Is the sacrifice of those millions of lives worth while? We are right
to feel a bit guilty about that. Is this a country fit for heroes? The
only way to avoid the reproach of those who have died in the wars of
the last hundred years, the way to bring them requiem, rest, the way to
repay the debt, is to live our lives as lives of remembrance, lives of
sacrifice, lives of love. Remembrance is not just a trip down memory
lane. It is time for us to join that protest march at the Cenotaph, to
see the dead as friends to us not strangers, to cross the boundaries of
our lives and prepare for sacrifice ourselves.
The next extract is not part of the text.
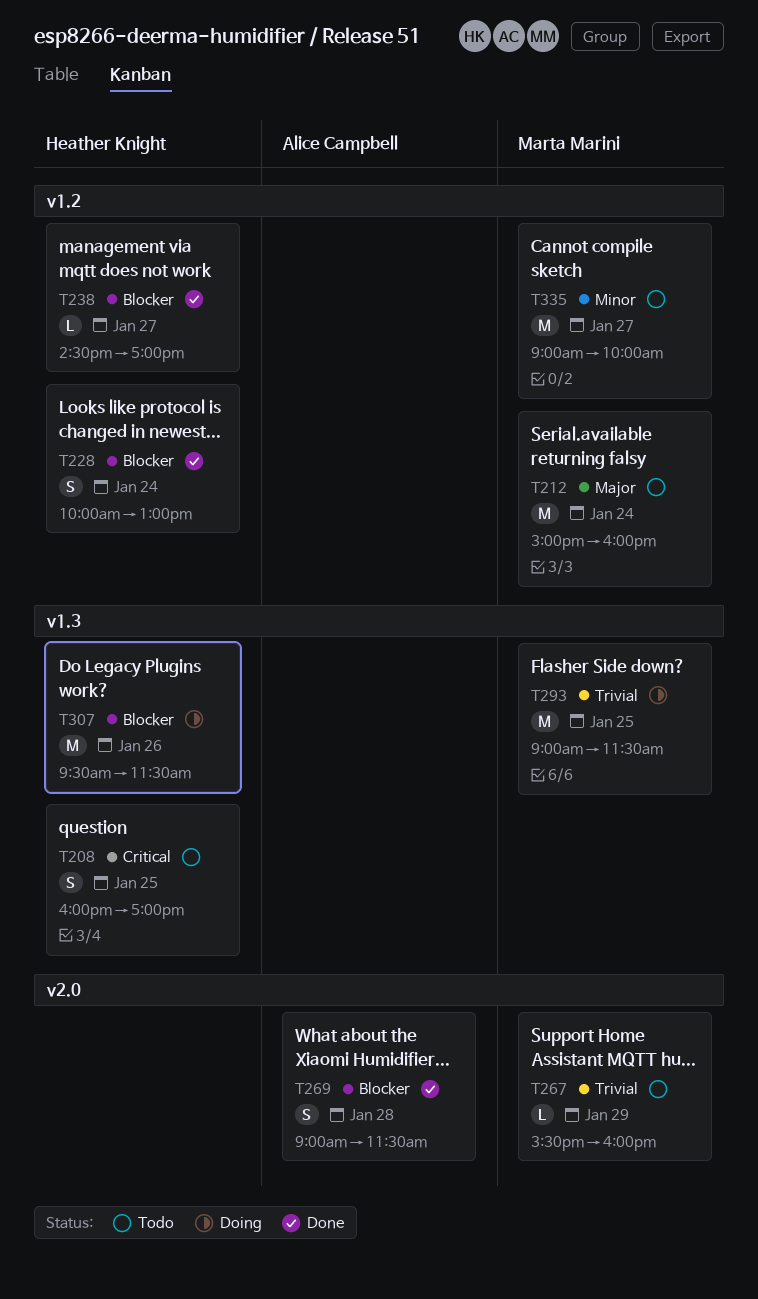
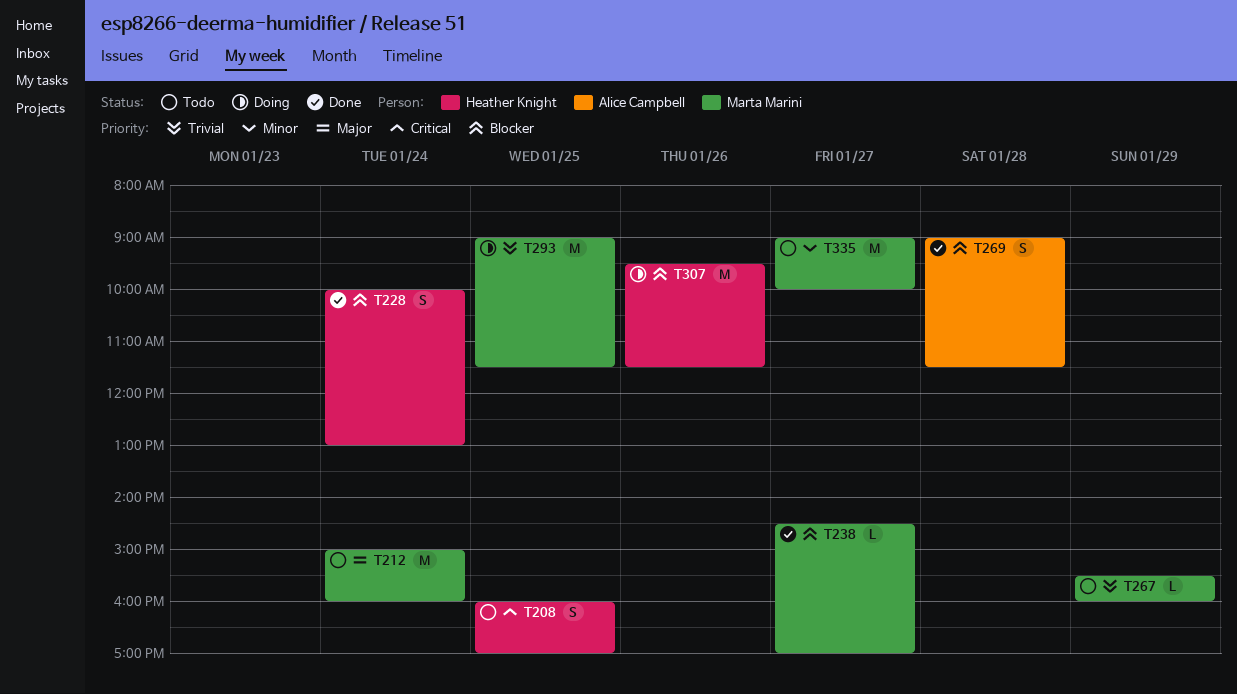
T238, owner: Heather Knight -> Marta Marini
Some of us attended Faure's Requiem here on All Souls Day. At the heart
of a requiem is the little prayer, Libera Me. It isn't just about the
glorious dead, it's about you and me too. Set me free. Set me free, O
God, from the fear of death, set me free from the boundaries I have
placed around my life. And set free the souls of the glorious dead,
souls we have left imprisoned in time, although we owe them our lives
of freedom. Set free, confirm in your love, The Unknown Soldier because
we are unknown soldiers too, we fight battles nobody will know about,
and we shall be called to die in our turn, perhaps on some battle field
of our own.
The two minutes silence can be a bit confusing, as we try to marshal
our confused emotions and make sense of it all. Sometimes the weight of
the past is almost too much for us. All we can do is go back, down the
years, to where those men and women died and die with them, just as we
go today in this Mass down the centuries to a body broken on a cross.
There is no other way. This is Christian remembrance, to find the
Cross, to die with Christ, and see victory not defeat. The Last Post
seems so final at the going down of the sun. But in the morning too we
shall remember them. And the more we remember, the more we love, and
the more we love, the greater their victory.